“Cada noche, en la terraza, crujían los canteros y detrás de la escalerilla que subía al estanque, una sombra se proyectaba en la
Hacía muchos meses que no llegaban noticias de la ciudad. Cuando partieron Jorgelina y Oliverio, la casa había quedado en sombras. Casi vacía. El mirador que se elevaba hacia el río, era como un vigía en los atardeceres. Los jacaradáes florecieron y fueron cayendo las pequeñas florcitas lilas entintando de violeta el pasto que amarilleaba con el cambio de estación. Pero las sombras invadían lentamente la casa. El canto de los pájaros pactaban lúgubres con el aire que arrasaba el follaje de árboles y enredaderas.
Lavinia, tenía miedo. Comenzó a usar sus túnica de cachemir blanco. Abrigando su soledad. Encerrada esperaba el canto de las aves para salir del lecho y comenzar el día. Sólo la acompañaba la vieja Elvira, su ama. Esperando la llegada de noticias. Así fue pasando el otoño. Llegaron las lluvias y el frío comenzó a colarse por cada resquicio de los entretechos y de los ventanales. No había fuego suficiente para aliviar las tardes.

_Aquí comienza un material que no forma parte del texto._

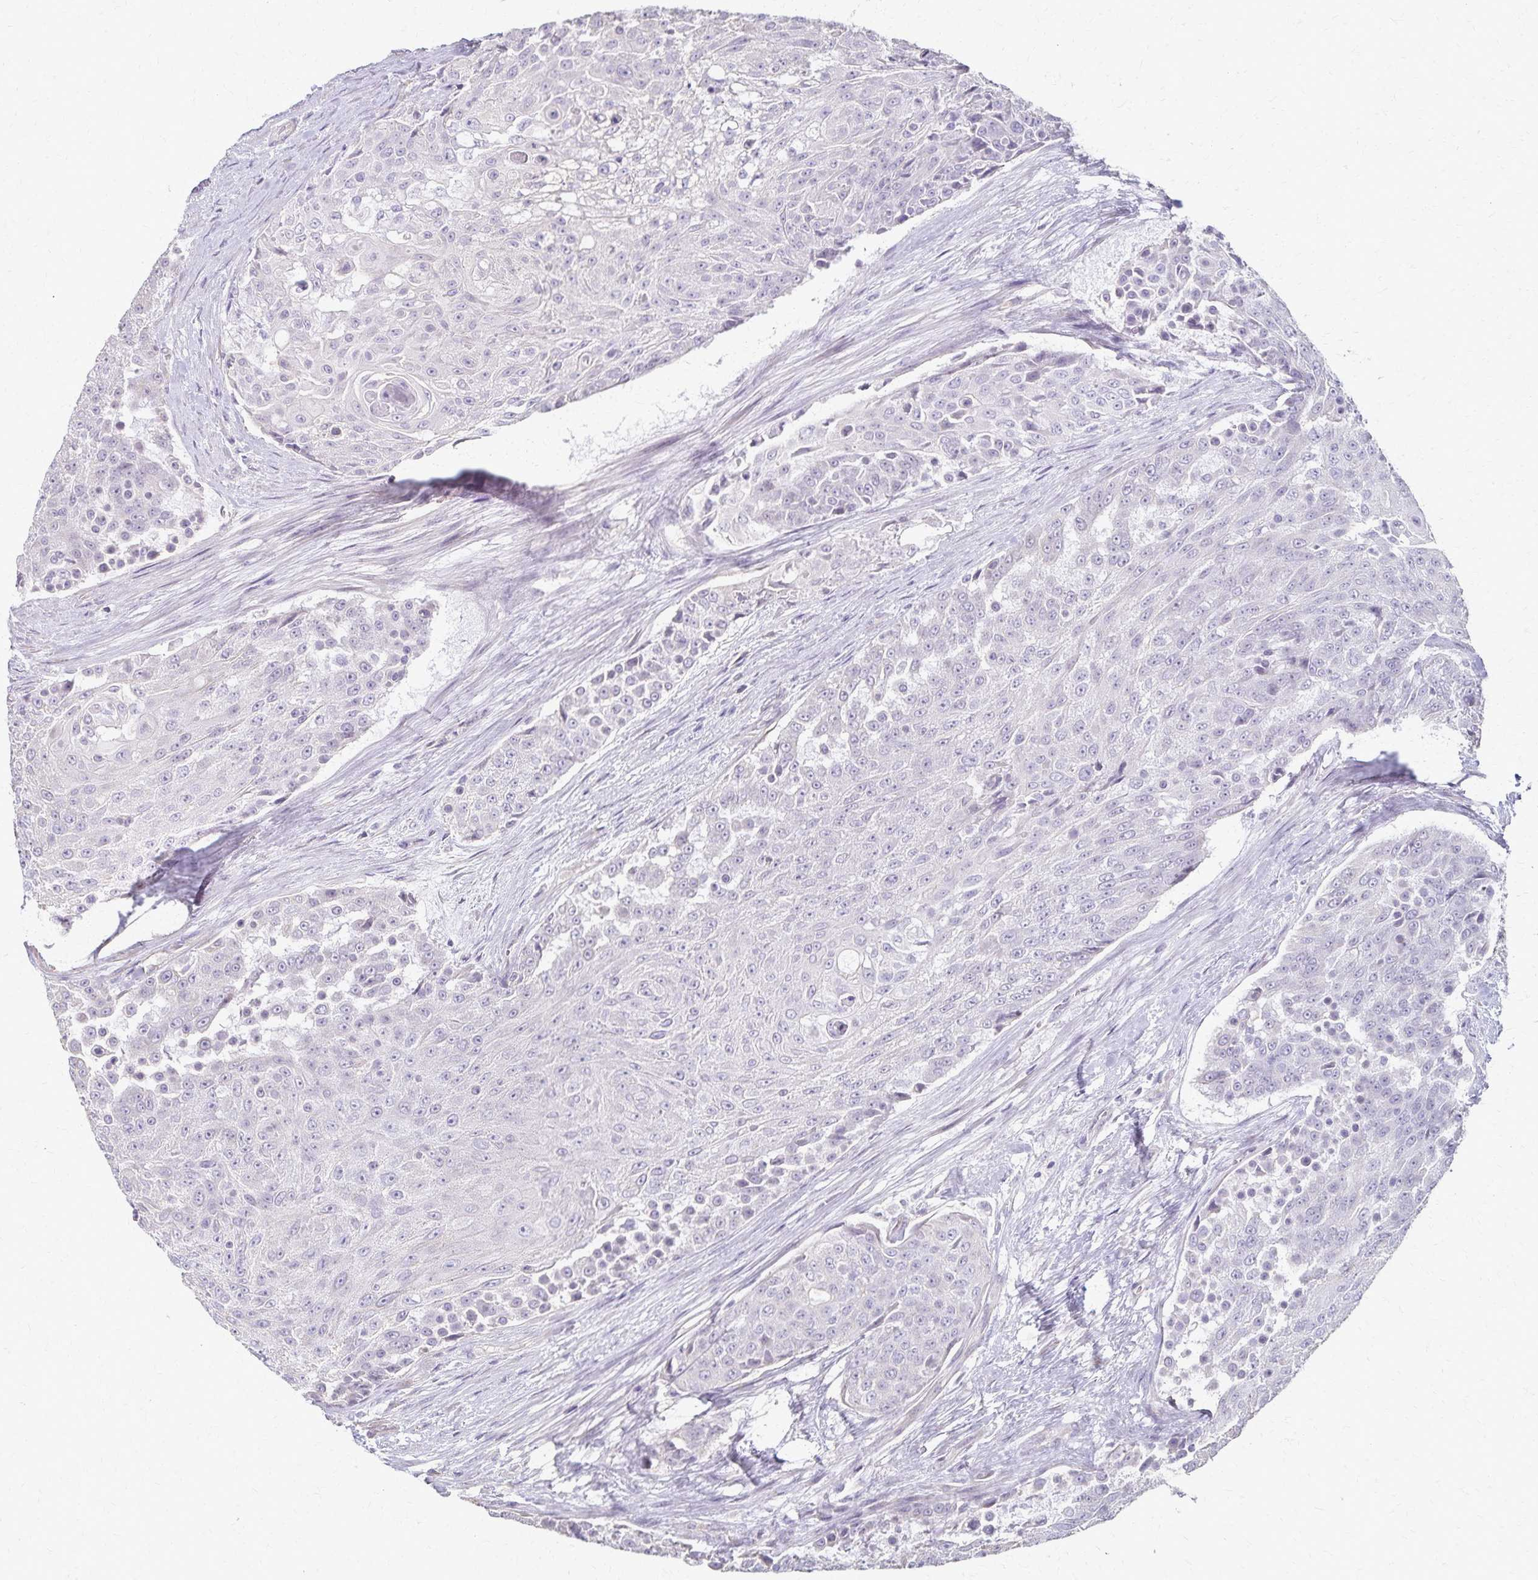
{"staining": {"intensity": "negative", "quantity": "none", "location": "none"}, "tissue": "urothelial cancer", "cell_type": "Tumor cells", "image_type": "cancer", "snomed": [{"axis": "morphology", "description": "Urothelial carcinoma, High grade"}, {"axis": "topography", "description": "Urinary bladder"}], "caption": "A micrograph of human urothelial cancer is negative for staining in tumor cells.", "gene": "KISS1", "patient": {"sex": "female", "age": 63}}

Todos los atardeceres subía a la terraza o al mirador en busca de señales. Nada se ofrecía a su ansiedad. Elvira la acompañaba con dificultad. Sus años convergían en cada articulación de piernas y caderas. Se acomodaba tras Lavinia y se apoyaba en los canteros de la terraza donde los rododendros esperaban su tiempo de florecer. El enorme tanque de agua que abastecía a la casa cantaba su música de atanor sinfónicos. Muchas golondrinas anidaban en primavera y allí quedaban sus nidos desnudos esperando también. De sus queridos Jorgelina y Oliverio no había noticias. Nadie se atrevía al casco de la estancia después del asesinato de su marido en manos de un desconocido. El coto de caza y el hara, ahora vacío, eran un indicio de lo frágil del negocio emprendido por su esposo en el pasado.

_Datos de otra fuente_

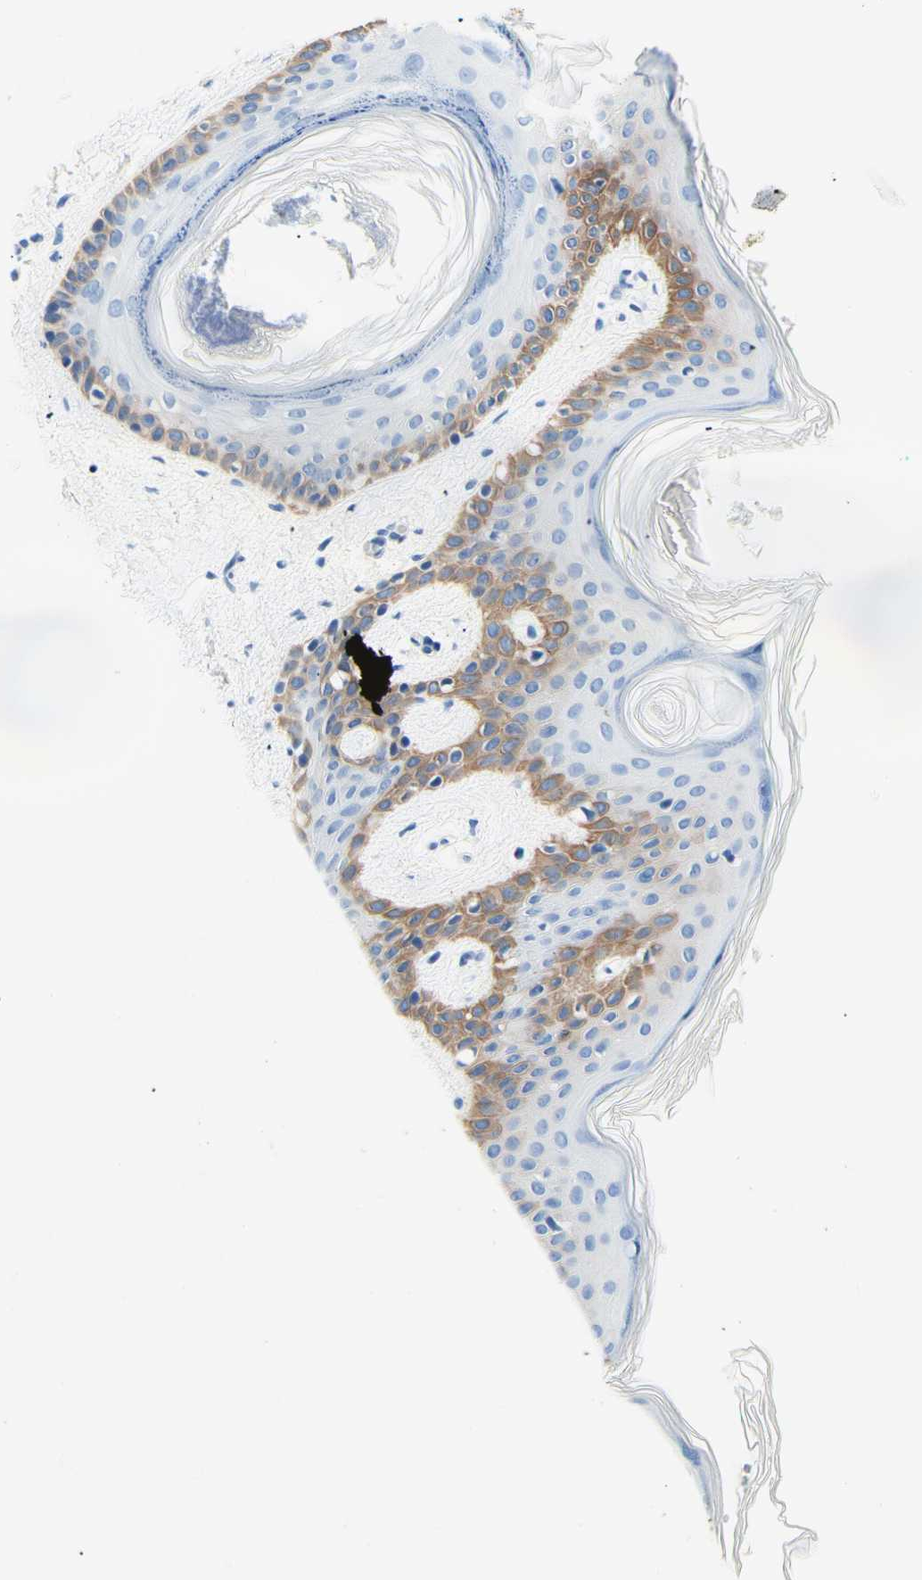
{"staining": {"intensity": "negative", "quantity": "none", "location": "none"}, "tissue": "skin", "cell_type": "Fibroblasts", "image_type": "normal", "snomed": [{"axis": "morphology", "description": "Normal tissue, NOS"}, {"axis": "topography", "description": "Skin"}], "caption": "Micrograph shows no protein positivity in fibroblasts of normal skin. Nuclei are stained in blue.", "gene": "HPCA", "patient": {"sex": "male", "age": 16}}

Una mañana escuchó los cascos de un animal que al galope anunciaba su acercamiento a la casa. Pronto se hizo visible entre los árboles, ya brotados, por la incipiente primavera. Era un hombre alto y enjuto que cabalgaba suelto sosteniendo las bridas con una mano y un rifle con la otra. Lavinia se incorporó en la hamaca del pórtico y se adelantó con seguridad para esperar de frente al caballero. Sin apearse, el hombre saludó cortés y le extendió una carta. Se tocó el ancha ala del sombrero y sin hacer comentarios partió. Una nubecita de polvo lo envolvió dándole un aspecto fantasmagórico.
El billete era muy triste. Oliverio había volcado con el coche y habían caído con Jorgelina a un barranco del río. Muertos ambos la casa parecía aun más sola. Ya no regresarían. Así Lavinia comenzó a subir cada noche a contemplar el río desde la terraza. Crujían los canteros como que las raíces empujaban las plantas. Ya había despertado a pleno la primavera y detrás de la escalerilla que subía al tanque una sombra se proyectaba en la pared. Era como si las flores quisieran explotar para cubrir de besos el rostro bañado en lágrimas de Elvira y Lavinia.
Un atardecer cálido vieron que por el camino se acercaba bamboleándose un coche tirado por seis caballos. Una mujer vestida de seda, de estricto luto, descendió y entre sus brazos apretaba a una criatura. Llamó con voz aguda a las mujeres que bajaron tropezándose para llegar rápido. Se presentó como “mademoiselle” Ginoriett. Era una pariente lejana de Oliverio a quien habían entregado el pequeño fruto del amor de la pareja. Ya no podía hacerse cargo de la niña porque estaba muy endeudada. Ese día comenzaba el verano y para las mujeres, comenzaba una nueva vida. La pequeña Violeta, era como un ramillete de flores frescas.